**Exercise instructions:**
a) List every video game mentioned by name in the forum thread below.
b) In the forum thread below, what did the writer switch to once the notepad proved too small?

**Document excerpt:**
+--
It does feel like that, and the lack of in-game explanation doesn't help at all. The Doom 8 is probably one of the more important scenes to look at thoroughly, and it's also the first time you'll ever encounter this mechanic. The game will prompt you to press Action, and nothing will suggest that you might want to wait, especially since you have no idea what's going to happen when you do. Once you hit the button, you are locked in until you expose the next corpse in the present, at which point you can go back to where you were, but again, it's unlikely that someone would choose to do that and possibly forget where they need to go next. The map in the book will mark the new corpse with a question mark until you view its scene, but again, nothing in the game tells you this. And if you do want to explore a scene while the watch vibrates at you, you have to listen to the tense ten second loop the entire time, which isn't the most pleasant experience. While I understand the "force the player to spend one minute inspecting the scene" idea, I would very much prefer a more deliberate way to indicate that you've seen what you want to see and are ready to update the book and move on. Some scenes merit a lot more time spent, and some honestly have nothing worthwhile to see and way too much time to see it.

Crazy Achmed posted:

On the subject of notes, how are the LPers approaching this? If there is a pad of paper that you're writing stuff down on, it'd be neat to see pictures of how this develops throughout the playthrough. I got into playing sid meier's covert action a while back, and it's strangely satisfying to look at the mad conspiracy charts that I ended up scrawling throughout each game.

My notepad was thoroughly unimpressive most of the way through, for reasons that will again become apparent when I explain them. There are things I should be writing down but don't, and things I write down in the book and therefore don't need notes for. When I got to the point where I actually had useful notes to take, I found my pen to be very unfriendly while trying to write on the specific notepad that I had, so writing things was enough of a hassle I'd forget what I was trying to write before getting it down. And when I actually started solving some things, the notepad was way too small, and I had to switch to something more like a spreadsheet, but really just a bunch of text files with cross-referenced lists of everything I knew. Which was another hassle, because Obra Dinn won't let you task-switch while it's full-screened, which is how I captured it. All of the information I wrote down will be making it into the videos, and you won't have to try to read my handwriting or the rips in the paper from when I ended up tearing it before managing to make a mark.

fractalairduct
Sep 26, 2015

I, Giorno Giovanna, have a dream!

Tenebrais posted:

Outer Wilds is the best I can think of off the top of my head. Being a mystery game about exploring, you're best off looking up as little about it as possible; just trust me and play it.

Seconding this. To give a very non-spoilery explanation, Outer Wilds is a game where you play as an astronaut exploring a small solar system. It's a lot like Obra Dinn in that you'll be spending most of your time exploring and discovering new things, and your only real resource is information - the only thing limiting your ability to progress is, for the most part, whether you've collected and put together enough information to understand how.
+--
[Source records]
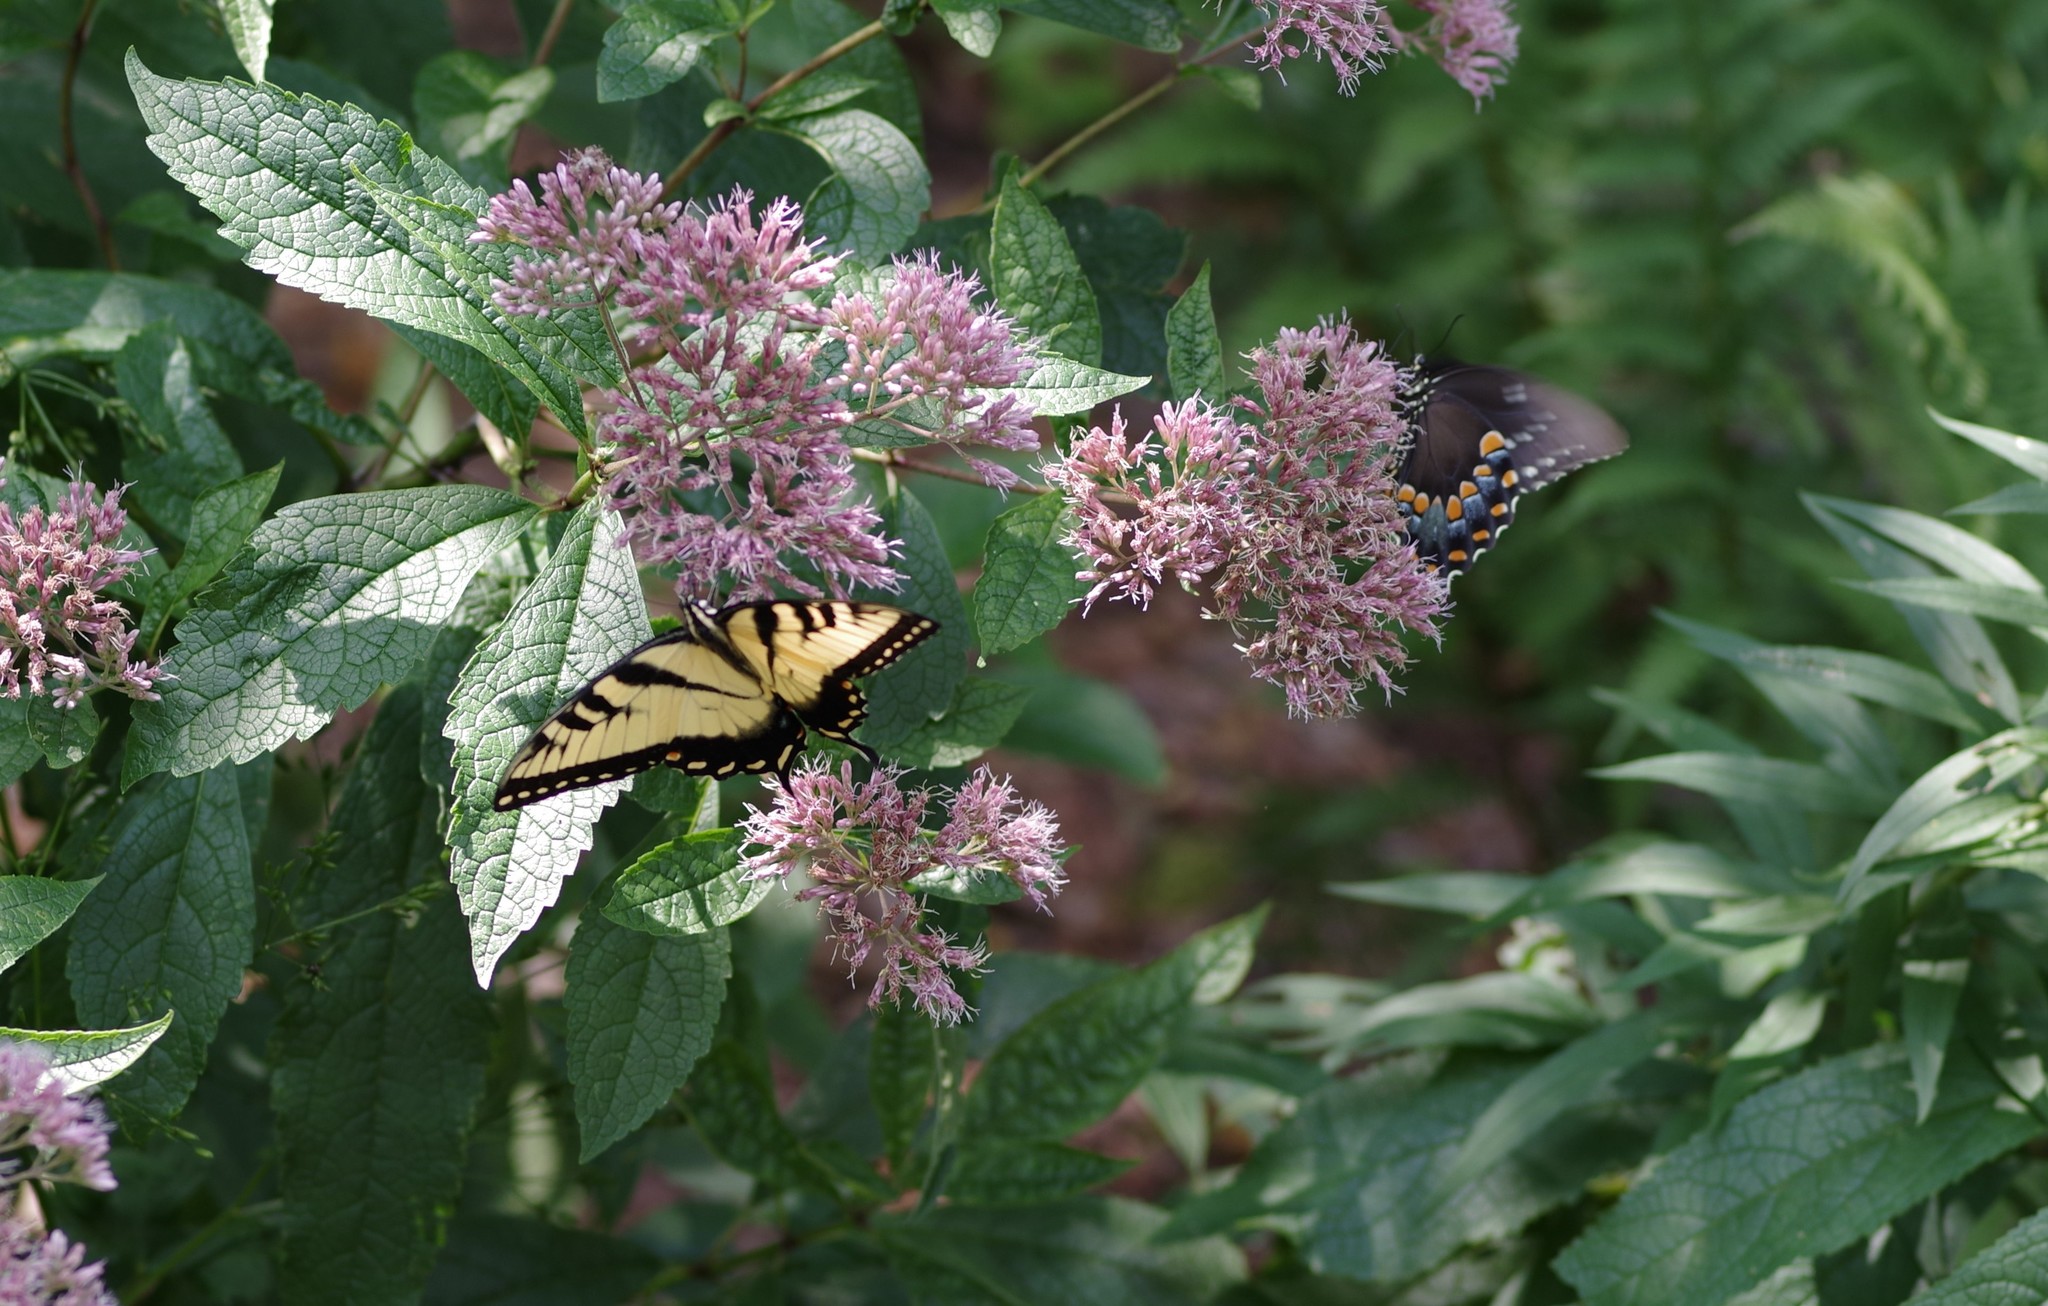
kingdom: Animalia
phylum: Arthropoda
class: Insecta
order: Lepidoptera
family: Papilionidae
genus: Papilio
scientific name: Papilio glaucus
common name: Tiger swallowtail
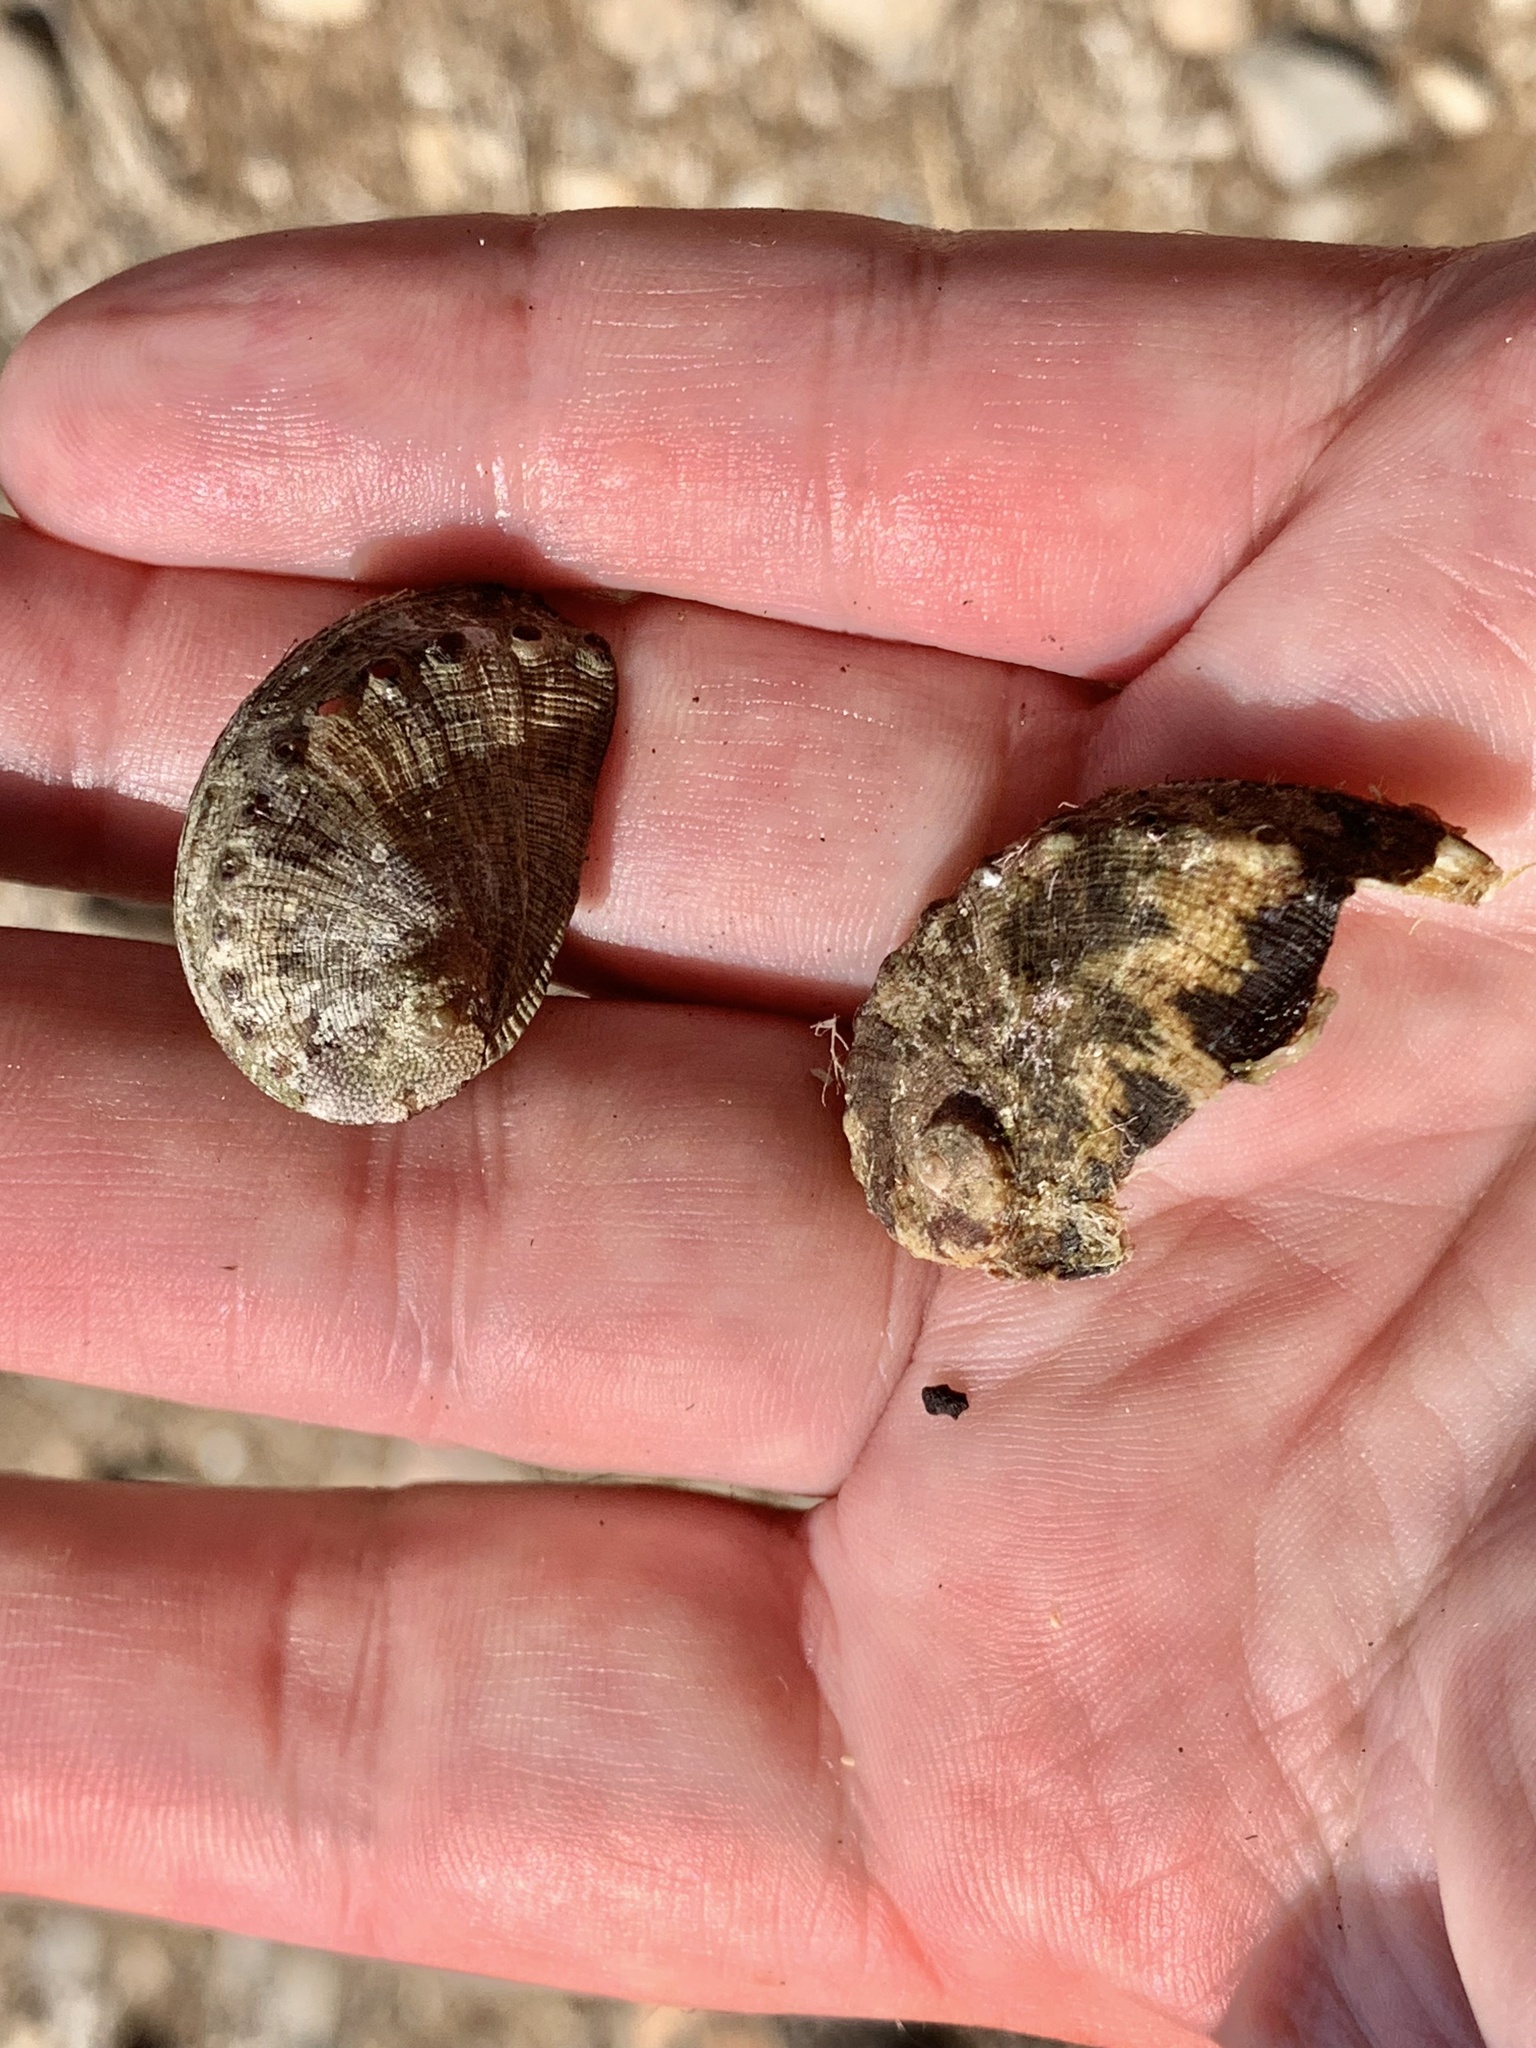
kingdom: Animalia
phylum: Mollusca
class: Gastropoda
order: Lepetellida
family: Haliotidae
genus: Haliotis
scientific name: Haliotis tuberculata
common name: Green ormer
+--
**Results by task:**
a) Obra Dinn, Sid Meier's Covert Action, Outer Wilds

b) A bunch of text files with cross-referenced lists of everything the writer knew.